GridArena uses email + password authentication. Visit /login, create an account, and you'll land on the runs index. All data is RLS-scoped so each researcher only sees their own runs, batches, and presets.

2. Try the demo dataset

The fastest way to explore GridArena is to load the bundled demo dataset. It seeds three presets (case5 / case14 / case30) and one example completed run per preset, all marked with the [Demo] prefix so you can identify and delete them later.

Sign in to load the demo dataset.

3. Create a single run

  1. Open /new-run.
  2. Pick a benchmark case (case5 / case14 / case30) and a model.
  3. Write a task prompt or pick one from your presets.
  4. Submit — the run appears in /runs and updates as it progresses.

4. Manage presets

Presets capture a complete experiment configuration — prompt, model, evaluation mode, sampling parameters, seed.

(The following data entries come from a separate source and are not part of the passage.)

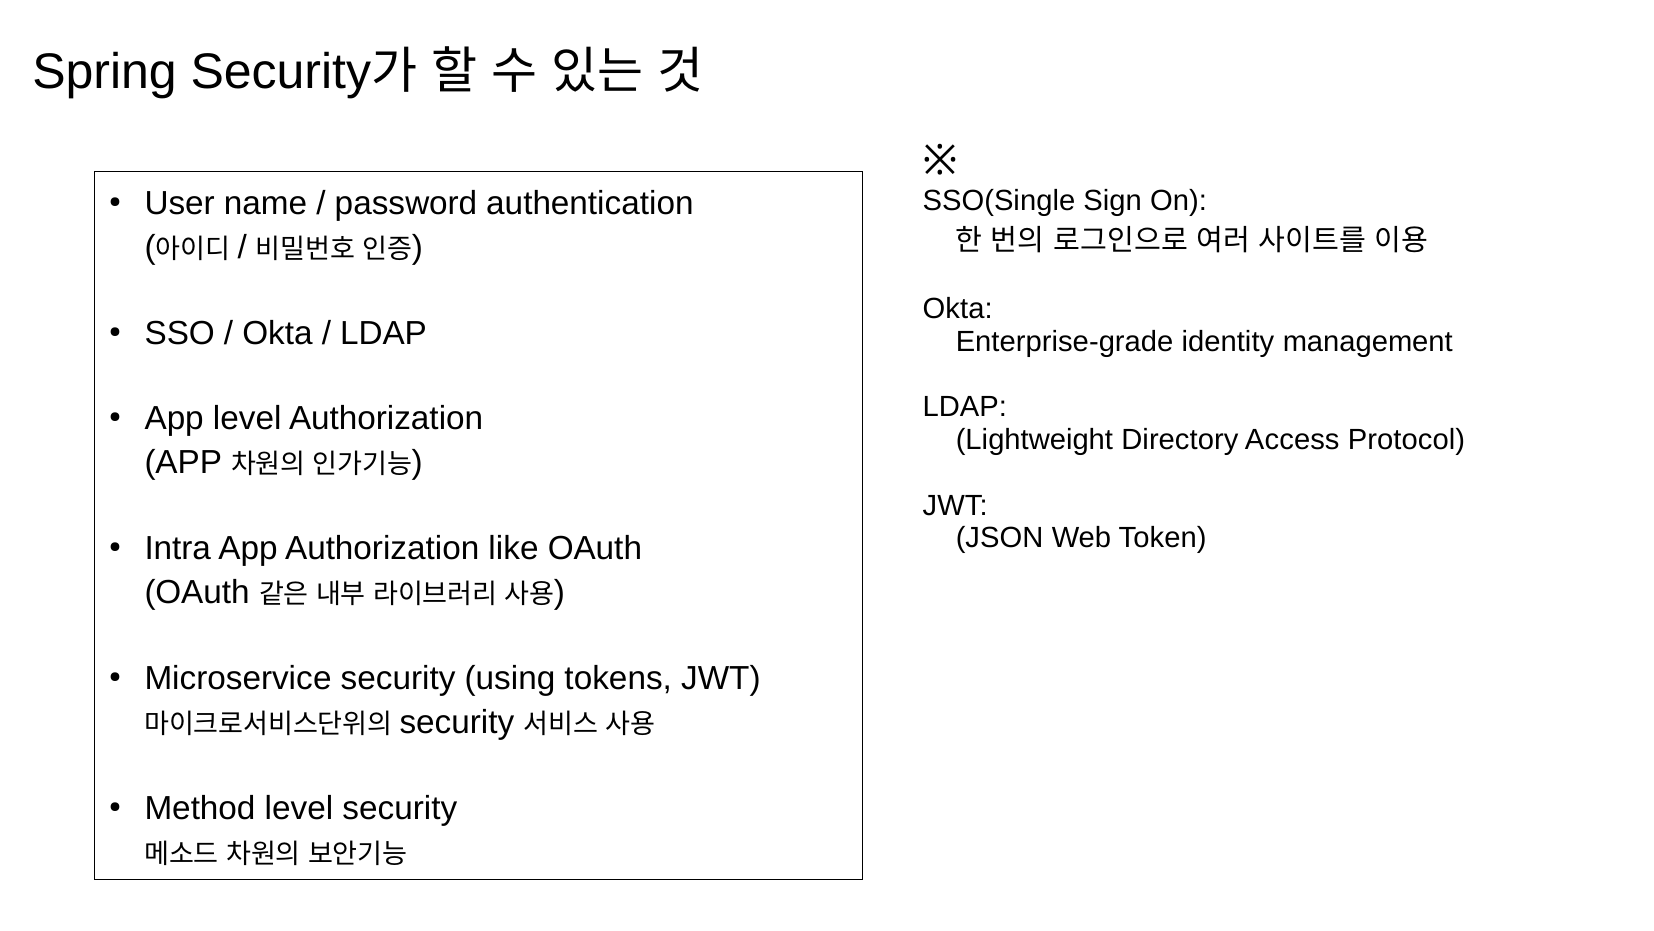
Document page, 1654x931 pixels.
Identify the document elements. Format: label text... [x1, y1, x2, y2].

text_box User name / password authentication (아이디 / 비밀번호 인증) SSO / Okta / LDAP App level Authorization (APP 차원의 인가기능) Intra App Authorization like OAuth (OAuth 같은 내부 라이브러리 사용) Microservice security (using tokens, JWT) 마이크로서비스단위의 security 서비스 사용 Method level security 메소드 차원의 보안기능 [94, 171, 863, 880]
text_box ※ SSO(Single Sign On): 한 번의 로그인으로 여러 사이트를 이용 Okta: Enterprise-grade identity management LDAP: (Lightweight Directory Access Protocol) JWT: (JSON Web Token) [908, 129, 1565, 721]
text_box Spring Security가 할 수 있는 것 [17, 23, 768, 133]
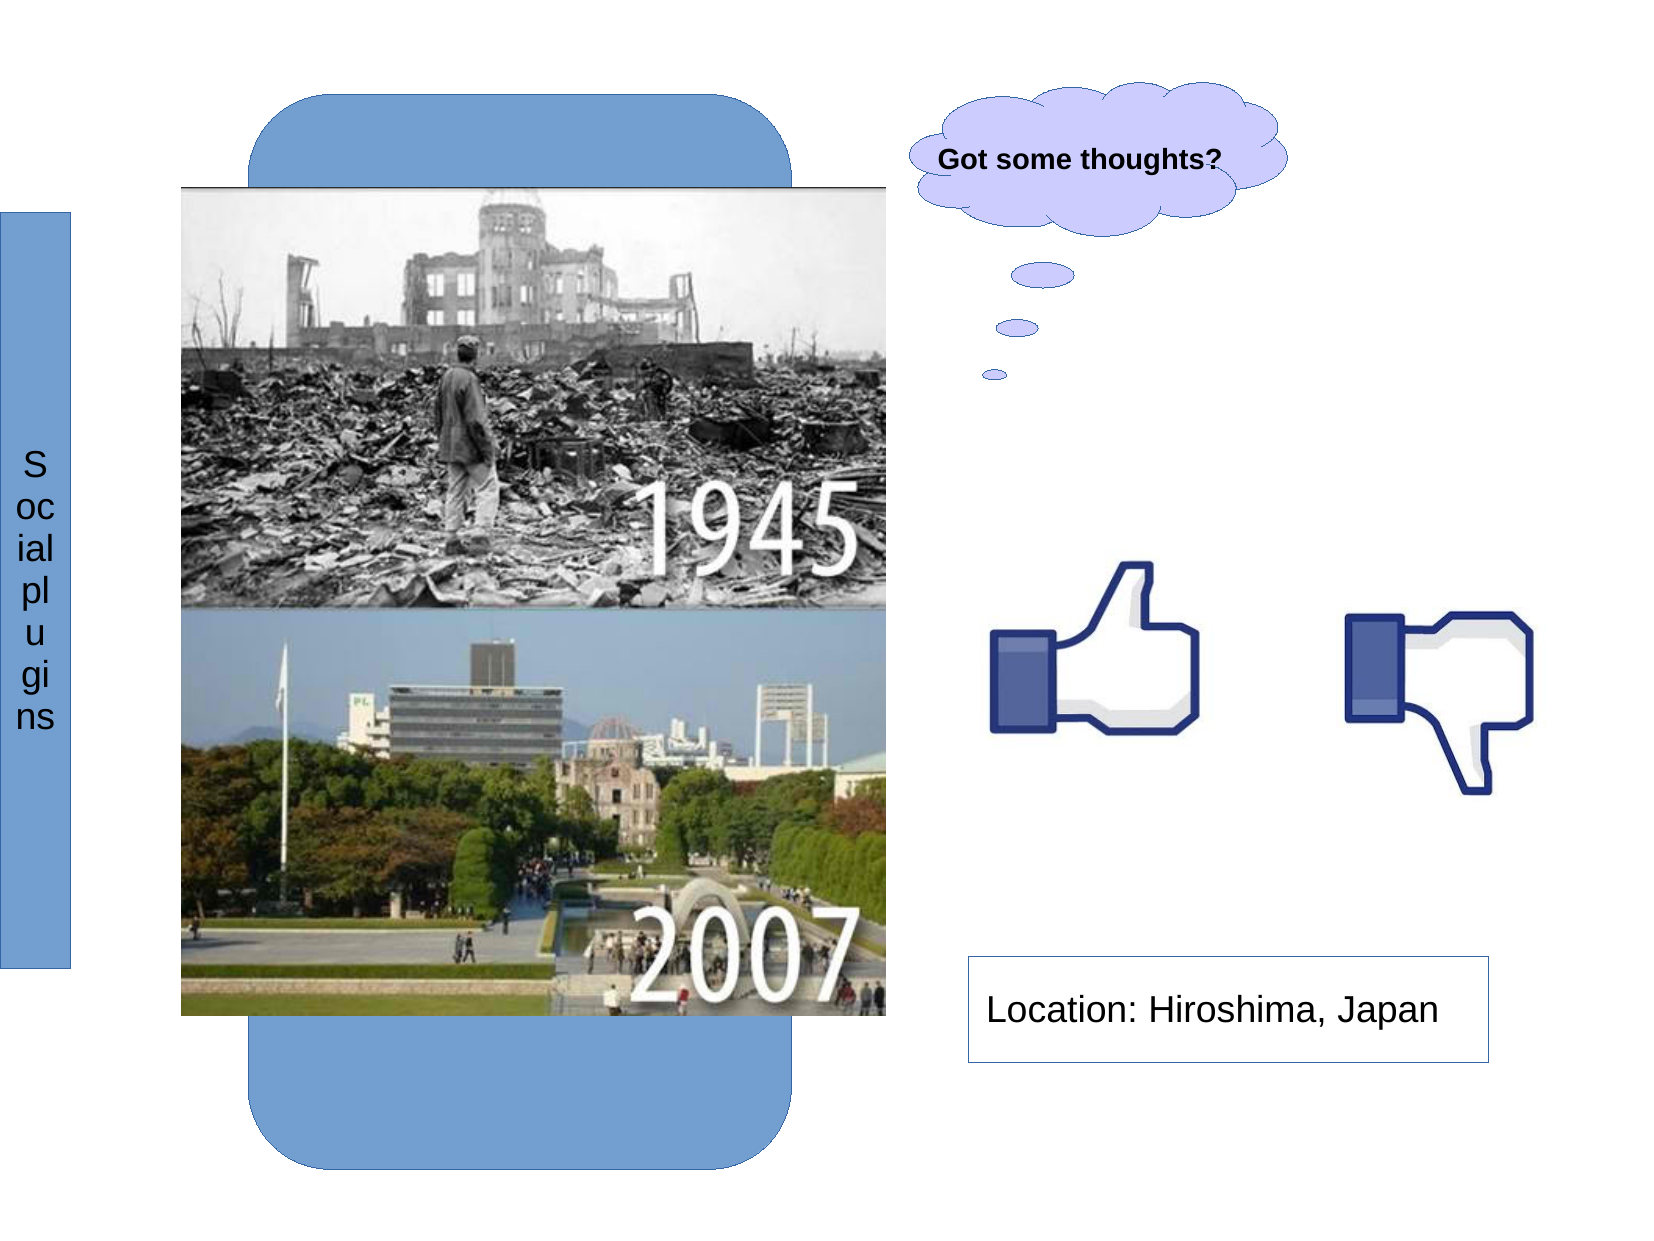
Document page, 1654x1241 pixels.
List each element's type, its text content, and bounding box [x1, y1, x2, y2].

picture [1336, 590, 1571, 824]
text_box [248, 1016, 792, 1170]
text_box Got some thoughts? [909, 82, 1288, 237]
picture [980, 534, 1241, 756]
text_box [248, 94, 792, 187]
picture [181, 187, 886, 1016]
text_box Location: Hiroshima, Japan [968, 956, 1489, 1063]
text_box Got some thoughts? [996, 319, 1039, 337]
text_box Got some thoughts? [1011, 262, 1075, 289]
text_box Social plugins [0, 212, 71, 969]
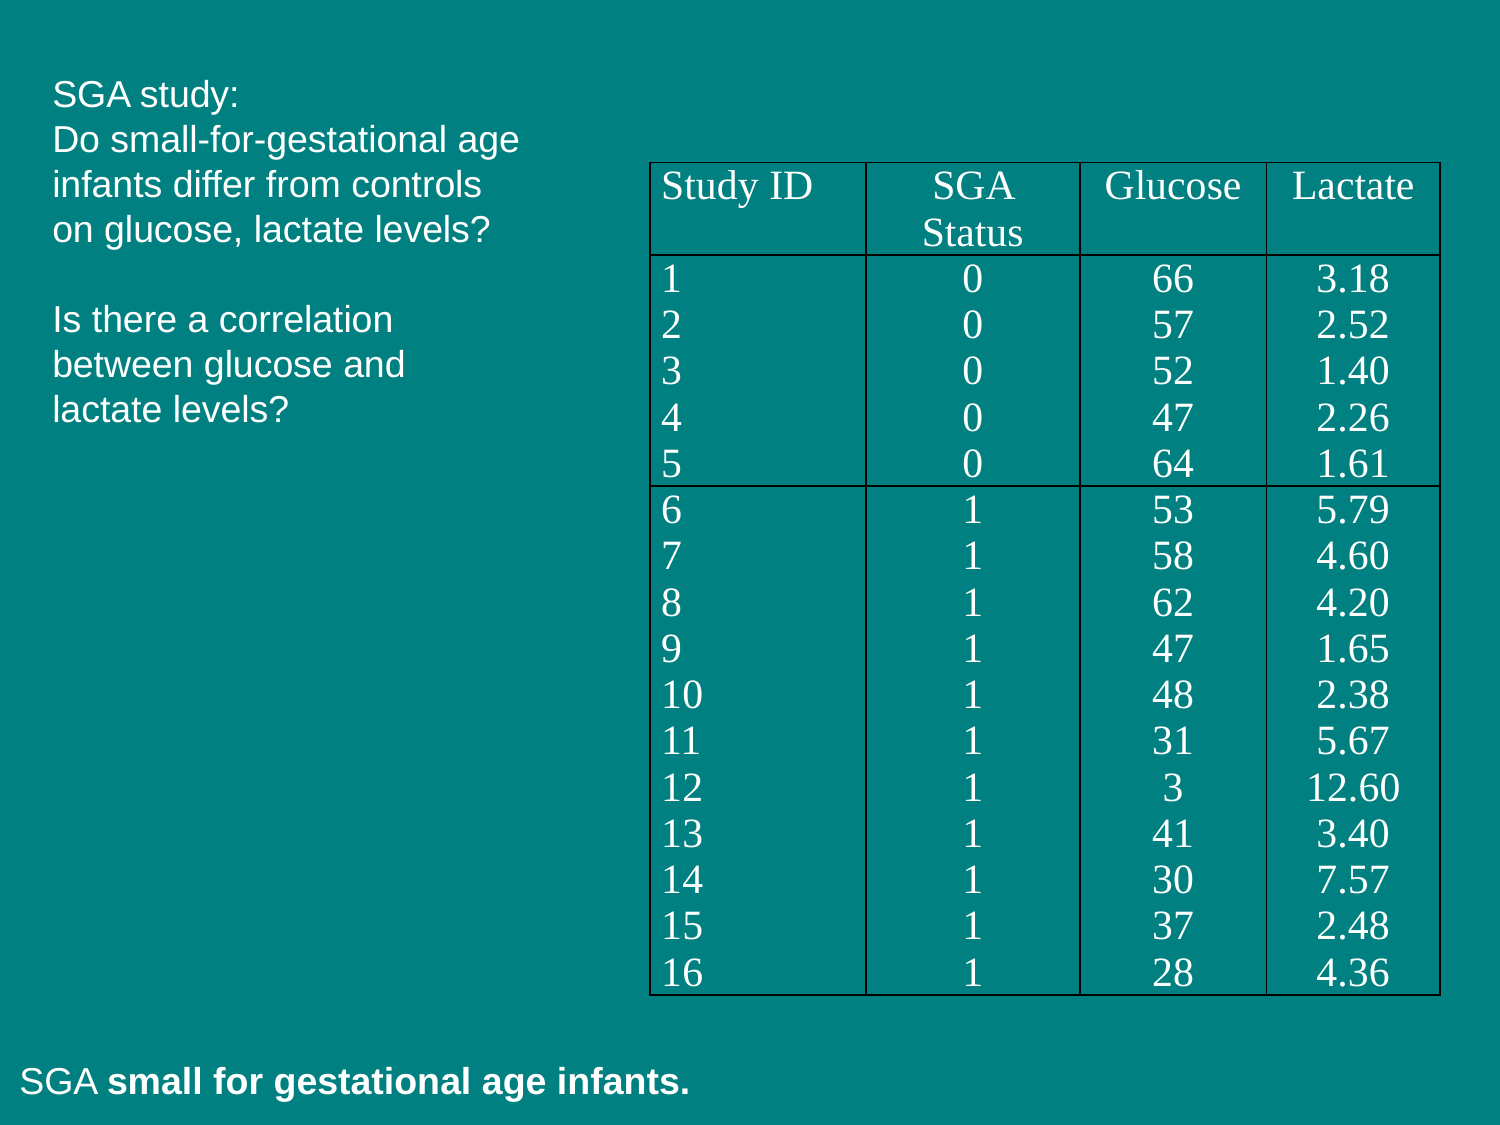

Visit /presets to create, edit, and reuse them across runs and batches.

5. Run batches

  1. Open /batches/new and pick the presets to include.
  2. Submit — runs are enqueued in the background queue (see /system-status).
  3. Watch the batch detail page; rows transition queued → running → completed.
  4. Once complete, generate a batch report and export to CSV or LaTeX.

6. Compare and export

Use /compare to view multiple runs side-by-side, and any run or batch detail page to export results, prompts, and provenance to CSV / LaTeX / SVG.

7. Manage and clean up

Every dashboard row (Runs, Presets, Batches, Ground Truth, Validation) has inline Edit and Delete actions so you can keep your workspace tidy without leaving the list view.

  • Soft-delete with undo: deleting a row shows a 5-second toast with an Undo button. The row is hidden immediately and only permanently removed once the toast expires — accidental deletes are easy to recover.
  • Bulk multi-select: on /runs, /presets, and /batches, tick the row checkboxes (or the header checkbox to select all) and a sticky action bar appears at the bottom for one-click bulk delete.
  • Editing: use Edit to rename, retitle, or adjust notes in place — useful when reorganizing experiments before generating a report.